I Am Somebody (Madeline Anderson, 1970) + two others
Added 2020-07-20 20:00:48 +0000 UTC
A truly stunning document, Madeline Anderson's I Am Somebody is a complicated film to watch right now, but also absolutely necessary. A close-up record of a 1969 strike by workers at Charleston, South Carolina's Medical College Hospital, the film makes it achingly apparent that, fifty years later, we are still fighting many of the same battles, and the cops are still the same SOBs they ever were. (As a matter of fact, most of these Southern cops show much more restraint in rounding up and arresting the Black strikers than what we are seeing the police doing to Black folks today. There is some violence early on in Anderson's film, but mostly the protest-arrest-release cycle is shown to be rather orderly and professional.)
The hospital workers of Local 1198 were 400-strong, all Black, and all but seven were women. They were doing the same work as their white colleagues but getting paid less than half, and as these women explain, they were subject to all manner of racist abuse on the job. Jowly white administrators and a good ol' boy governor all dismiss these women, but after 100+ days of striking, and assistance from civil rights leaders such as Ralph Abernathy, Andrew Young, and Coretta Scott King, their every demand was finally met.
Anderson combines cinéma vérité techniques with personal, essayistic reflections about her own role as a protester and documenter. This is an interesting approach for a filmmaker who studied with Richard Leacock and worked at one time with Albert Maysles. I Am Somebody seems to suggest that the tools of Direct Cinema can only get you so far, and that eventually a filmmaker or artist will have to take stock of her own position vis-a-vis the events in question.

We can see Anderson's earlier, less reflexive style in two of her previous works, both of which are just as political as I Am Somebody, if less obviously feminist. Her 1960 film Integration Report 1 has the feel of a somber newsreel, moving across the nation to various hotspots in the struggle for civil rights. We see lunchcounter protests in Alabama, a battle over school integration / bussing in Brooklyn, and eventually a protest gathering in Washington, DC, addressed by Martin Luther King, Bayard Rustin, and others. Its editing is concise but drives hope the point that Black people's struggle for basic human recognition is not merely a Southern problem.
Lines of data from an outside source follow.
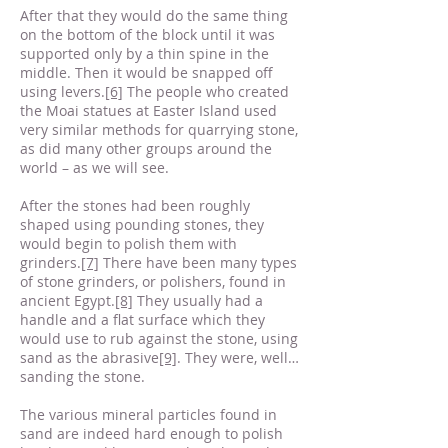
After that they would do the same thing
on the bottom of the block until it was
supported only by a thin spine in the
middle. Then it would be snapped off
using levers.
[6]
The people who created
the Moai statues at Easter Island used
very similar methods for quarrying stone,
as did many other groups around the
world – as we will see.
After the stones had been roughly
shaped using pounding stones, they
would begin to polish them with
grinders.
[7]
There have been many types
of stone grinders, or polishers, found in
ancient Egypt.
[8]
They usually had a
handle and a flat surface which they
would use to rub against the stone, using
sand as the abrasive
[9]
. They were, well…
sanding the stone.
The various mineral particles found in
sand are indeed hard enough to polish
Later, in 1967, Anderson made a short film marking the fourth anniversary of the assassination of Malcom X. Made for William Greaves' Black Journal TV program, A Tribute to Malcolm X is primarily noteworthy for its inclusion of a rare interview with Betty Shabazz, Malcolm's widow. But the collection of vintage Malcolm footage is remarkable in itself. Anderson's selection of clips in no way blunts the righteous anger of Malcolm's rhetoric, but seeing the man himself, one is struck by just how professorial he was. By abjuring the cadences of traditional African-American Christian rhetoric, so familiar from the pulpit, Malcolm seems to have been perceived by many (especially whites, of course) as "scary" when he was just debating as a learned man. We still have so far to go.